Bashing? Nope. Rails is simply not how people write web apps anymore. Most people write a UI-independent API layer, and then write the UI in Javascript. This makes Rails largely unnecessary; you still use the individual pieces, but the framework as a whole no longer makes sense.


None of that is true. If you think it is, you're in a sheltered bubble too focused on the new hotness from the valley. Out in the real world, where there are millions upon millions of business apps being written, most people are still banging out apps server side.


I am from a sheltered bubble: one where we enjoy engineering efficient systems, and one where I work with the smartest people in the industry.

This is how we wrote boring business software at the investment bank where I last worked, and this is how we write software at Google, where I work now. People write apps this way now because it's faster, easier, and more flexible. (For me it means I don't have to tweak UI code anymore, there are lots of people that like to do that and now they don't have to care about the backend. Just use my API!)

But sure, I believe that not everyone does this; I still maintain legacy apps too. Why rewrite millions of lines of code nobody really cares about?

But that doesn't mean you should write a new web app in 2012 like you did it in 2008. Just like we stopped writing CGI scripts when good frameworks became available.
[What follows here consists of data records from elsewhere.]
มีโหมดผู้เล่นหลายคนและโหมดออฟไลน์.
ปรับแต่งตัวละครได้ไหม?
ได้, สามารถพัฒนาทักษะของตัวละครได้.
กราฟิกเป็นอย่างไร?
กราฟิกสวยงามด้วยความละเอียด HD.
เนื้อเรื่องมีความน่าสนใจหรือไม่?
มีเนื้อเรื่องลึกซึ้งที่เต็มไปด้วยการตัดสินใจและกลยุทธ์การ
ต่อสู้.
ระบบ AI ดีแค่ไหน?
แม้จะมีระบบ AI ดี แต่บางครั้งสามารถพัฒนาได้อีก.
> I am from a sheltered bubble

As long as you're aware.

> But that doesn't mean you should write a new web app in 2012 like you did it in 2008.

There's actually plenty of reasons to continue doing things the old way. Just because new approaches are available doesn't mean they're always automatically a better fit than the old ones.

You can't overlook the people issue either. Companies don't just hire new staff because new stuff came out; they use their existing staff who may not have time to keep up with the latest and greatest, and it makes perfect sense for them to keep doing things the old way, which works just fine.


Yup, nobody's writing Rails apps anymore.

ahem

Basecamp Next, Living Social, Groupon, Caring.com, GitHub, Shopify, Scribd, Ravelry, Harvest.

Just to name a few that are still growing. I don't think you could've posted a more flamebait phrase if you tried!


Which is why it was a good move to modularize Rails as much as they did.


It was a bit of a link bait title, ironically rails is still probably the best serverside framework to write the kind of app he is advocating (just ignore the view bits). It is more that we need a "next evolutionary step" in how frameworks work to make writing rich client apps easier.